The moral bankruptcy of political leaders inevitably trickles down to societal behavior. We have all seen this as urban Nagaland went to the polls. When those in power engage in unethical conduct without consequence, it sets a precedent that erodes the moral compass of society. Corruption becomes normalized, and the distinction between right and wrong blurs. Institutions designed to uphold justice and equality falter, leading to systemic inequities and disenfranchisement.

Today, the nexus of moral bankruptcy, politics, and societal degeneration is a profound challenge of our time. This confluence must be addressed before all hope is lost. Societal degeneration is an insidious issue that manifests through declining ethical standards, increased polarization, and erosion of communal trust. The root causes are multifaceted, involving political corruption, economic inequalities, and a pervasive culture of individualism over collective well-being. When political leaders prioritize personal gain over the public good, they set a dangerous precedent, fostering cynicism and apathy among citizens. This erosion of moral values destabilizes institutions and hinders social progress.

Addressing this degeneration requires a concerted effort to restore integrity and accountability in leadership.

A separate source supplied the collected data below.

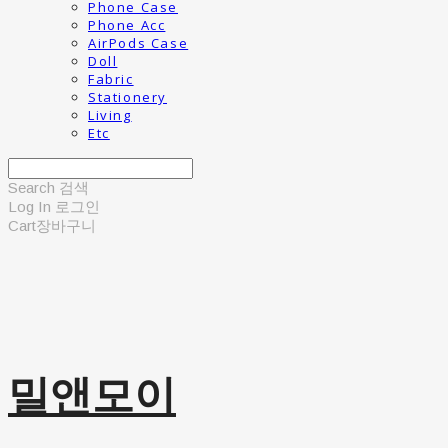
Phone Case
Phone Acc
AirPods Case
Doll
Fabric
Stationery
Living
Etc
Search
검색
Log In
로그인
Cart
장바구니
밀앤모이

Education systems must instill ethical reasoning and civic responsibility, preparing future generations to uphold societal values. Additionally, civil society organizations and a free press play critical roles in advocating for transparency and justice. All of these are sorely missing in our context today.

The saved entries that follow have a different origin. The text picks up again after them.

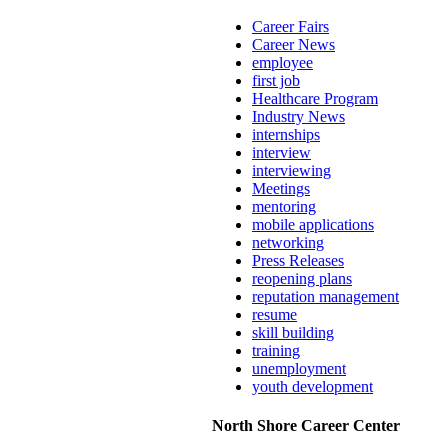
Career Fairs
Career News
employee
first job
Healthcare Program
Industry News
internships
interview
interviewing
Meetings
mentoring
mobile applications
networking
Press Releases
reopening plans
reputation management
resume
skill building
training
unemployment
youth development
North Shore Career Center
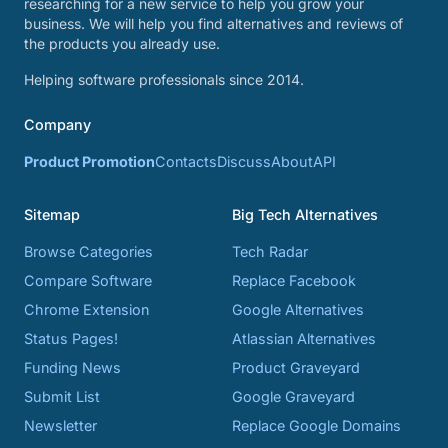
researching for a new service to help you grow your
business. We will help you find alternatives and reviews of
the products you already use.
Helping software professionals since 2014.
Company
Product Promotion
Contacts
Discuss
About
API
Sitemap
Big Tech Alternatives
Browse Categories
Tech Radar
Compare Software
Replace Facebook
Chrome Extension
Google Alternatives
Status Pages!
Atlassian Alternatives
Funding News
Product Graveyard
Submit List
Google Graveyard
Newsletter
Replace Google Domains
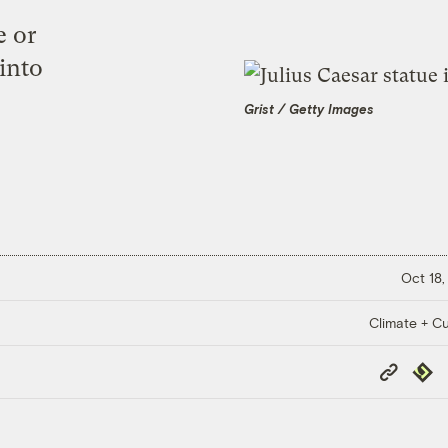
e or
 into
Grist / Getty Images
Oct 18,
Climate + Cu
Copy
Repub
Link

As societal degeneration manifests through declining ethical standards and increased polarization, the Church, as a custodian of moral values, also has a crucial role to play. The Church’s role extends beyond spiritual guidance; it is a beacon of moral clarity, capable of inspiring positive change and helping to reverse societal degeneration. The Church can help rebuild trust and cohesion in our communities. Unfortunately, the Church today seems incapable of fulfilling this role effectively.

What is essential to reversing the trend of societal degeneration and building a more just and moral society is a question every thinking citizen must ponder.